Le premier feeder autonome devrait en principe être réceptionné au premier semestre 2020. Yara International avait invoqué mi-novembre des retards liés à la fermeture des chantiers, mesure imposée par la crise sanitaire. La coque venait alors d’être achevée par le site de Vard Braila en Roumanie et remorquée au chantier naval de Vard Brattvaag en Norvège pour l'armement.

Le navire, qui doit encore subir des tests de chargement et de stabilité des conteneurs, avant de mettre le cap sur un port et une zone d'essai à Horten, ne sera pas totalement autonome avant 2022. Des médias locaux avaient évoqués il y a quelques semaines des problématiques liées aux opérations terrestres autonomes, qui s’avèrent plus difficiles que prévu.

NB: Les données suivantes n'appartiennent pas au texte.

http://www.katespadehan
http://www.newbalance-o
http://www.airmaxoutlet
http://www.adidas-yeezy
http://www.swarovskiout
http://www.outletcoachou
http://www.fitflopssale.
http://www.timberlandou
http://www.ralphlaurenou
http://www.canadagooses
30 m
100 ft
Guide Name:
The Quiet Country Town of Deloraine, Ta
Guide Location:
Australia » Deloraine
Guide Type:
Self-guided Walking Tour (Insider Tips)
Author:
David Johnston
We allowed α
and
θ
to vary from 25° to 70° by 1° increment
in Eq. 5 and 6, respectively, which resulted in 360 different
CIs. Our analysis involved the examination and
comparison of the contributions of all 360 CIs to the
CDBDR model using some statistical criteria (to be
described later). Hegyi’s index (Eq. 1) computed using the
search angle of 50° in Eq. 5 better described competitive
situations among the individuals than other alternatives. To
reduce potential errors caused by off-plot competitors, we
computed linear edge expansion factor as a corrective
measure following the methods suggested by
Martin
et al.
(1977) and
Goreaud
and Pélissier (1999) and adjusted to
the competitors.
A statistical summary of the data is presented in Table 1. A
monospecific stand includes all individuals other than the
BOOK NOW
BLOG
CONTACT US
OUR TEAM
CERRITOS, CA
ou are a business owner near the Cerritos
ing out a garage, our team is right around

Yara avait confirmé, en indiquant que « les projets d'innovation s'accompagnent d'incertitudes et de difficultés » et en reconnaissant que « logistique autonome à terre s'est avérée être un défi », l'équipe du projet oeuvrant toujours à la recherche de solutions. Le groupe chimique n'a pas, à ce niveau, dévoilé de calendrier ni donné de détails sur les prochaines étapes. 

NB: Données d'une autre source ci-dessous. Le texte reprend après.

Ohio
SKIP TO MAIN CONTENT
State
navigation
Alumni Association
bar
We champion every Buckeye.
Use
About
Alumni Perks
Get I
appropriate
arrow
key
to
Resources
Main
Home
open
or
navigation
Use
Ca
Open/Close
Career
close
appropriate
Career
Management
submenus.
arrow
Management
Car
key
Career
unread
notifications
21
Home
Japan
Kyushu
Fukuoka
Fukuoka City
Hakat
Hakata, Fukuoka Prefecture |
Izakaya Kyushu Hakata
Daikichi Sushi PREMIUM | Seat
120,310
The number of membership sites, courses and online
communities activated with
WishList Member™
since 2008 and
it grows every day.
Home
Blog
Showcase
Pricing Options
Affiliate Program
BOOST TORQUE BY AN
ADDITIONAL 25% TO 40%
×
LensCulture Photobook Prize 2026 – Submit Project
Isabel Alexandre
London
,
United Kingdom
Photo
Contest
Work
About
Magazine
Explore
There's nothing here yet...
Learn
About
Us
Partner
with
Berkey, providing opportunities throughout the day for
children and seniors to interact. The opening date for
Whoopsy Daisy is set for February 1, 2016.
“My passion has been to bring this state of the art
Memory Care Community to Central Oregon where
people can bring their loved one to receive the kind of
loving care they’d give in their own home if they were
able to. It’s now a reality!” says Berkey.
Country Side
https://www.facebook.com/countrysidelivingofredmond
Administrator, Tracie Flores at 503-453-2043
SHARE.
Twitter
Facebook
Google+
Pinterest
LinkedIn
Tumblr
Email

Pas tout à fait prêt pour l’autonomie

Long de 80 mètres et large de 15, ce premier porte conteneur autonome pourra transporter 120 EVP sur une ligne régulière, pour les besoins de l’usine chimique norvégienne, depuis son site de Porsgrunn vers les ports de Larvik et Brevik. Soit 55 km. Actuellement, le site est alimenté par le transport routier à raison de 40 000 trajets par an, indiquent les porteurs du projet

Dans ce projet, Yara est associé, pour l’automatisation, avec l’équipementier norvégien Kongsberg via une coentreprise créée avec le groupe Wilmensen. Dans ce cadre, Kongsberg a été chargé plus précisément du développement de toutes les technologies clés en lien avec l’automatisation, en plus des systèmes de commande de la propulsion électrique, des batteries et de la propulsion.

Pour la première phase du projet, un pont amovible avec des équipements de manœuvre et de navigation a été installé. À l'avenir, lorsque le navire sera prêt à fonctionner de manière autonome, ce module sera enlevé.